En el coche aparcado al lado del mío, un hombre apenas un par de años mayor que yo, bien vestido y con aspecto de ejecutivo en ascenso, feliz padre de familia quizás, negociaba discretamente con dos travestis, uno alto y corpulento, el otro pequeñito, con aspecto aniñado.

Ely me plantó dos besos sonoros, uno en cada mejilla. Saludó a Chelo luego, también muy efusiva mente. No tenía buen aspecto, estaba muy avejentado, siempre habíamos sentido miedo por él, Pablo y yo, presentíamos que acabaría mal.

– ¿Qué haces aquí? -se había marchado al Sur aproximadamente un año antes-. Creí que estabas en Sevilla…

– ¡Ahg! No me hables -se echó el pelo para atrás, con una mano, llevaba las uñas pintadas de blanco nacarado, nunca se las había visto así, a lo mejor se creía que le hacían más joven-. Los sevillanos son demasiado… sevillanos, para mí. Me cansé de ellos muy pronto, echaba de menos la corte, el ambiente, no sé. Además, estoy enamorada otra vez, no puedo evitarlo, en fin, ya sabes…

Había bajado la voz para confesarlo, estoy enamorada, como si esa circunstancia fuera capaz de explicar por sí misma su traslado, estoy enamorada, lo dijo en un tono dulce y tímido, casi con unción, menuda zorra estás hecha pensé, cuando hablaba de amor olvidaba que era un hombre en realidad y no podía evitar pensar en ella en femenino.

Chelo la felicitó estruendosamente, añadiendo que tuviera cuidado, que los hombres eran muy malos.
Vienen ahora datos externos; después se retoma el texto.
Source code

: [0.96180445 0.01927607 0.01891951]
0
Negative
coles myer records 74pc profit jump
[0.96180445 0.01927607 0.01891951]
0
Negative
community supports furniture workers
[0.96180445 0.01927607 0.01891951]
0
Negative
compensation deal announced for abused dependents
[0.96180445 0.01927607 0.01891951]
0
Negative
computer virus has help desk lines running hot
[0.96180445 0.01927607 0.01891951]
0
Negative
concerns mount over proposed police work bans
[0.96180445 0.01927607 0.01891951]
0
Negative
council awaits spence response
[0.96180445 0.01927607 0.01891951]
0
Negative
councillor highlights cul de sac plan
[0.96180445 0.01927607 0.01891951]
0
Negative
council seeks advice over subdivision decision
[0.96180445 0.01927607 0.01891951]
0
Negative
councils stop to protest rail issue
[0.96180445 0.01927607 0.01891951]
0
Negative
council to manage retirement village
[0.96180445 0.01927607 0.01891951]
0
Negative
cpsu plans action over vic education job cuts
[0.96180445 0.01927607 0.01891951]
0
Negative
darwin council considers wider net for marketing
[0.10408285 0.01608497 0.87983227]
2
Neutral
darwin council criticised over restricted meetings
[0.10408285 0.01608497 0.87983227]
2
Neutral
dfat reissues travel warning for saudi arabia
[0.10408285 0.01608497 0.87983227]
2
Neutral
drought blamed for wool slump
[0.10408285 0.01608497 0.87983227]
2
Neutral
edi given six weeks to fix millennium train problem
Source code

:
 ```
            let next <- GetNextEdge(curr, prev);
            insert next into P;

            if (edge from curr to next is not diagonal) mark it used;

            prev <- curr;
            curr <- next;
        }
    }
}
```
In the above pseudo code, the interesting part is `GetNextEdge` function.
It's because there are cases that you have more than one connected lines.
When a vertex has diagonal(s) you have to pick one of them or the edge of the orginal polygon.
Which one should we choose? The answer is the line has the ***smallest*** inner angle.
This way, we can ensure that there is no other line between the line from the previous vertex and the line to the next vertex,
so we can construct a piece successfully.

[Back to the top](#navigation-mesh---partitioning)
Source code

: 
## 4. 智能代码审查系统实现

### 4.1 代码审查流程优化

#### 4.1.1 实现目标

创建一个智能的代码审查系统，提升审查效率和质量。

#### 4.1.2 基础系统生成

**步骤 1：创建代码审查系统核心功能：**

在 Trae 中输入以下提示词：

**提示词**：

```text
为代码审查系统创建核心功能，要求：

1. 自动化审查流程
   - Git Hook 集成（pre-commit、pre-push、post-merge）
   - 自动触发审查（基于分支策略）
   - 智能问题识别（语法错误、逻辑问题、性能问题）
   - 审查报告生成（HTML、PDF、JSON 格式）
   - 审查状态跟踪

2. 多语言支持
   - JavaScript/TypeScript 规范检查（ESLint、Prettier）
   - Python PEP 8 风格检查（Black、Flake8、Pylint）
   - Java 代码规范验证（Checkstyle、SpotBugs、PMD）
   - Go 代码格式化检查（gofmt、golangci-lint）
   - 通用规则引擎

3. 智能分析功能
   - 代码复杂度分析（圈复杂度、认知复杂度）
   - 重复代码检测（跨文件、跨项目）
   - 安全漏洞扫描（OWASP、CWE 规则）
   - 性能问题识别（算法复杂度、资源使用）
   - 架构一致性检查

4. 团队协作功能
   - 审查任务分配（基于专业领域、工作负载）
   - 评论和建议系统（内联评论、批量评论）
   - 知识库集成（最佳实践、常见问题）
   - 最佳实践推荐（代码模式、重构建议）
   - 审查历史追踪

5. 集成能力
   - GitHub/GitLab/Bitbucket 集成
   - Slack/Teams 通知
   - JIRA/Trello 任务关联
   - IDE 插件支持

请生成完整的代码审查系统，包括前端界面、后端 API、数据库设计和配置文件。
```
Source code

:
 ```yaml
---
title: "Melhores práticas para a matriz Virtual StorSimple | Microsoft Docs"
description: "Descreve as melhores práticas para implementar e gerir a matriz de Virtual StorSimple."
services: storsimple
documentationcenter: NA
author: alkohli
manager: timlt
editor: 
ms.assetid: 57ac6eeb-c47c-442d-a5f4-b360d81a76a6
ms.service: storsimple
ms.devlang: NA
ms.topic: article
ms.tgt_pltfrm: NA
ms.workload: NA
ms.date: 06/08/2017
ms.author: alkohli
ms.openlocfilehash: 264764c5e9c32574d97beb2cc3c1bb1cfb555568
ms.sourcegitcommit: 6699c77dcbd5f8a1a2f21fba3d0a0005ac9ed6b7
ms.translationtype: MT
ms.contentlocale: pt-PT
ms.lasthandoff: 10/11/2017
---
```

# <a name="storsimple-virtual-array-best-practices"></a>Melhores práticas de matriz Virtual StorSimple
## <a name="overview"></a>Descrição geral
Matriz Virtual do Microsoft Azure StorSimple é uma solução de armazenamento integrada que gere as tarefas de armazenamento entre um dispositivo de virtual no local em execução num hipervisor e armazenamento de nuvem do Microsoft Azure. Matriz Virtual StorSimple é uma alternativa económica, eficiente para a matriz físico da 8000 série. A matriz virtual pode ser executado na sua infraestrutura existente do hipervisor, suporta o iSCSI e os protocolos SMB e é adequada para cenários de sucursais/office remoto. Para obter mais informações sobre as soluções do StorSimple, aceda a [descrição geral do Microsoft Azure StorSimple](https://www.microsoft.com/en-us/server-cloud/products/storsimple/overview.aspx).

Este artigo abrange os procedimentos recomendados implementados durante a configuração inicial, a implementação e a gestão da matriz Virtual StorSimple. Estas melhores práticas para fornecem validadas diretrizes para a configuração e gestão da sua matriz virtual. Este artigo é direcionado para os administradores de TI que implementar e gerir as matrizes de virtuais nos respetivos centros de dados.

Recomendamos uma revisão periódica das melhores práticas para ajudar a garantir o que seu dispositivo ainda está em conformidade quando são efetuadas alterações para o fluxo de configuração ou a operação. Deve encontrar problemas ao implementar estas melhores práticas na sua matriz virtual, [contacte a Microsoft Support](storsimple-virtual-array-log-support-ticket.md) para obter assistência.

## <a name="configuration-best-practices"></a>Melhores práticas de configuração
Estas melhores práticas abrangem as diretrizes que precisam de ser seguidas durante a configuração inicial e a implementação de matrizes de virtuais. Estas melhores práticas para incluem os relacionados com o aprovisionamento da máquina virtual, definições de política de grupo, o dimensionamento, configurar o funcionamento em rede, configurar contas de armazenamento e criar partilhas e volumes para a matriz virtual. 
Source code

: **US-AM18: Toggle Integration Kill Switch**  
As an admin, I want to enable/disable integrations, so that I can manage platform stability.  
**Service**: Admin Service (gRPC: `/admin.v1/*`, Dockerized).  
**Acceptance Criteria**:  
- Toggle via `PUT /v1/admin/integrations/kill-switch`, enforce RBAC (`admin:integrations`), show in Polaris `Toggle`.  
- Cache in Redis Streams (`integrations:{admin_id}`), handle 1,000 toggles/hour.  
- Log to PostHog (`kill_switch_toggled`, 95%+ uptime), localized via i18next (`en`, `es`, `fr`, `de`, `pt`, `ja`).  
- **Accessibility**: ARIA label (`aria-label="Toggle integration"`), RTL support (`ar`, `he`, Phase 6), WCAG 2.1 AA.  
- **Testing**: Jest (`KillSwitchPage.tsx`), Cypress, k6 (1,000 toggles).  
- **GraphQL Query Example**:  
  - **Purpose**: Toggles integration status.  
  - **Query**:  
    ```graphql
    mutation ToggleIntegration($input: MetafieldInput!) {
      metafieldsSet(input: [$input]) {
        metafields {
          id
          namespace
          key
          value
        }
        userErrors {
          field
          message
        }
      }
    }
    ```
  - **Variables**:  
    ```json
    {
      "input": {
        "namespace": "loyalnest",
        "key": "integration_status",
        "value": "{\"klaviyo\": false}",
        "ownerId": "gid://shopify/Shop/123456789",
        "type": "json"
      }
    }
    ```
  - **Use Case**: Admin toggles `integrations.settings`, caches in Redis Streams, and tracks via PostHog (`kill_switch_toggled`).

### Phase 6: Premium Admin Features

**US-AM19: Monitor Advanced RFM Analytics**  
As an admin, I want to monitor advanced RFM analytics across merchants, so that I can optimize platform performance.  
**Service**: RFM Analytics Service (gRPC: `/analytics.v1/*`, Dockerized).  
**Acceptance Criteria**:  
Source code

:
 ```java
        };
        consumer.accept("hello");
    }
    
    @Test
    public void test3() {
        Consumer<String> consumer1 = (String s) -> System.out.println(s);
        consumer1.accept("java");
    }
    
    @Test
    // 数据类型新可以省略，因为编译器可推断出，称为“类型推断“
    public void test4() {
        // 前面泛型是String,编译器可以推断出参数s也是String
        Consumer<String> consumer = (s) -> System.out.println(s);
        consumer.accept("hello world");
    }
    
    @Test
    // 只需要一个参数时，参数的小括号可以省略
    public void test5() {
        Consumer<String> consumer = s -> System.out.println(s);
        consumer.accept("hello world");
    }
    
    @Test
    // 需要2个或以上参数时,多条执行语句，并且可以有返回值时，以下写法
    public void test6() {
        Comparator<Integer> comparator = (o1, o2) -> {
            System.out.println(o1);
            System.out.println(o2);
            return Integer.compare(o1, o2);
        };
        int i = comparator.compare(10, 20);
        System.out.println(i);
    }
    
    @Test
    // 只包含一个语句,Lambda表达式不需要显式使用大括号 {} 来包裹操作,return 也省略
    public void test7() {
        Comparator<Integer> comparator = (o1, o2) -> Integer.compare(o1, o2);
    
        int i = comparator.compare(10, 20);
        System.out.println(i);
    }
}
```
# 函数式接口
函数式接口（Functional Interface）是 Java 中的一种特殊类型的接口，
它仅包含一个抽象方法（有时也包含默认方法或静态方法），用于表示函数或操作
Ely le contestó que a quién se lo iba a decir, pero que de todos modos, no podía vivir sin ellos.

Eso sí, Chelo estaba de acuerdo. Yo escuchaba su diálogo, pendiente del trato que se estaba cerrando a mi izquierda. Pensé que tendría que mover el coche para dejarles salir, pero se instalaron los tres en el asiento de atrás, el cliente en el centro, y empezaron a meterse mano los unos a los otros.

– ¡Oye! -el potente acento extremeño de Ely me obligó a volverme hacia él-. ¡Vi a tu chico en la tele, hace un par de meses, en Sevilla! Sale mucho, ahora…

Asentí con la cabeza, sonriendo. Pablo tenía ya cuarenta y dos años, pero para Ely siempre sería mi chico, igual que para Milagros la desteñida era la chica de Pablo, por lo visto. Por lo demás no me extrañó, se había puesto de moda, de repente.

– Pero ¿por qué sale siempre hablando del cura ése?

– ¿De qué cura? -no le entendía. Además, últimamente procuraba no ver a Pablo por la televisión.

Los restantes participantes del coloquio, el debate, el programa o lo que fuera, solían resultar tan imbéciles que el aplomo de mi marido, su sabiduría, su media sonrisa torcida, cargada de mala leche, me recordaban que le quería, que le quería terriblemente, a pesar de todo, y eso me producía insoportables deseos de volver, me hacía añorar el lazo rosa y la piel blanca, suave, aborregada, que había vestido durante tanto tiempo.

– Pues de ese cura, de ése que lleva muerto tantos años, ahora no me sale el nombre, por Dios, sí, tienes que saber quién es, ése que estaba liado con la monjita, ésa sí que me cae bien, debía de ser muy buena persona, la monjita, y muy lista.